Puppy Farms: the horror behind the shop!

Narrated from: General Info

Puppies are one of the sweetest things in the world. I will NOT believe you if you tell me that you can walk by a pet store and not be moved by the sight of a puppy playing or watching you with big, soulful eyes.

But what we see as a living creature, as a little darling that needs love and care – others treat as a product.

Many of the puppies advertised over the internet or in newspapers have actually been born in a puppy farm. A puppy farm sounds like something wonderful, doesn’t it? One would imagine a farmyard with puppies scampering around and barking joyously.

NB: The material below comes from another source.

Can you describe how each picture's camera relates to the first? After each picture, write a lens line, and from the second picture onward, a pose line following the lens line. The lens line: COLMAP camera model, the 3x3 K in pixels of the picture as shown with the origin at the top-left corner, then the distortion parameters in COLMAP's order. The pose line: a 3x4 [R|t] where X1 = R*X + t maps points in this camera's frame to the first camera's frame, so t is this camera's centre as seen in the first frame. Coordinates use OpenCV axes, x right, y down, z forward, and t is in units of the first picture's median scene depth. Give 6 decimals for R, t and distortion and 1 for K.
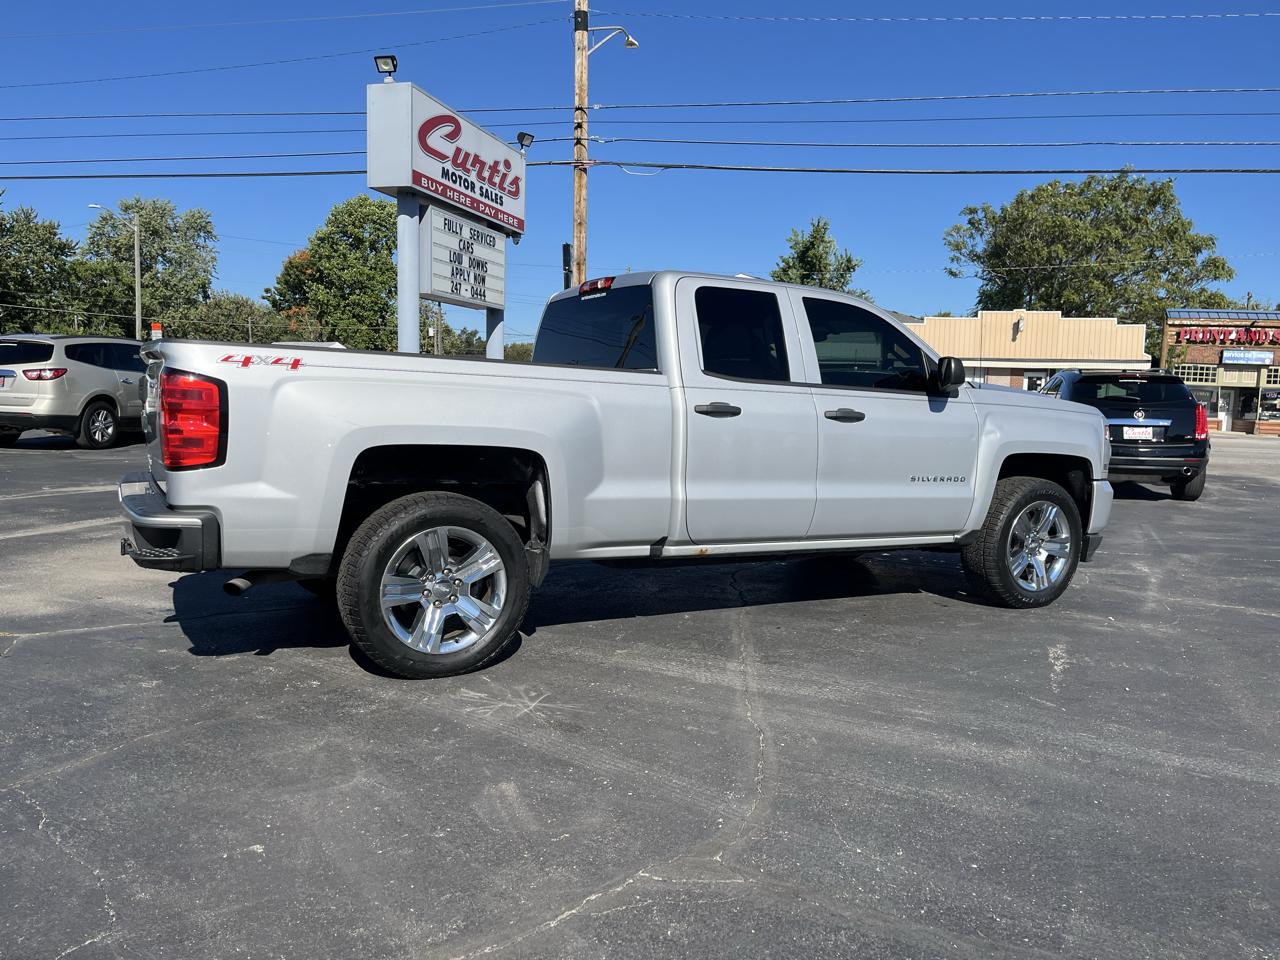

Alas, this is a child’s silly notion.

Puppy farms are also known as puppy factories – these are facilities focused on breeding dogs like cattle. Dogs taken by puppy farms become slaves of the so-called “commercial breeding”.

Treating dogs as animals

Our modern society has largely come to understand how dogs should be treated – in many countries canines have become a part of the family! However, in puppy farms all the old laws are still in place.

Dogs are viewed as soulless objects. Female dogs are treated as breeding stock; they are kept separately and impregnated each time they are in heat. They receive only the bare minimum of care needed to keep them alive – and only until they are worn out, of course.

Then they are killed.

Puppies are viewed as merchandise. They are usually separated from their mothers well before the end of the recommended 8-10 week period. Those puppies deemed not good enough for the market are killed without mercy, while others might be kept for breeding purposes.

I believe there is no need to explain what happens to puppies that “do not sell”.

The life of a farm dog

In puppy farms, dogs live under appalling conditions. They are usually kept in cages with bare concrete floors, and with no toys around. A healthy diet is out of the question of course – we are looking for a profit here. Breeding dogs often suffer from health problems such as dislocated kneecaps, worms, etc. – but that is not viewed as a problem as long as it doesn’t hamper the breeding process.

Their puppies are often shipped over large distances in inhumane conditions, resulting in the death of many of them.

Puppies born in a puppy farm are often scarred for life – not on the outside of course; puppy manufacturers wouldn’t want to damage the stock. However, stress and lack of socialization make for a scared, incommunicative puppy. Love and care might soften the puppy – but many puppies will fail to make a connection with their new owners, and get treated as problematic dogs.

When did it start?

Horrific commercial breeding started soon after the end of World War II. Farmers in the USA recognized the growing demand for puppies, as people had come to realize just how much joy a dog can bring to one’s life.

As a result, economy dictated that simple humanity must make way for profit, and the first puppy farms appeared around the country. This business soon spread over many other countries. It wasn’t until 1966, when the inhumanity of puppy farms was exposed, that people began to take action.

Puppy farms today

In modern times, there are many organizations dedicated to protecting the welfare of dogs and battling facilities such as puppy farms. A strong public reaction has ensured that legislative measures have been taken as well.

However, there remain many illegal facilities and others bypassing the law. Puppies are still bred inhumanely in farms scattered across the USA, UK, Australia and so on. It has been estimated that over a quarter of the pet stores in the USA purchase puppies from puppy farms.

The irony

The irony is that people’s love for dogs is the one thing that allows hellish institutions like puppy farms to exist. Commercial breeding is the response to people’s willingness to take in a dog.

If you truly love dogs, you need to consider how dogs are treated. Public awareness is the only way to stop illegal puppy breeding and to force all puppy breeding institutions to follow the law – and the principles of a little thing we like to call humanity!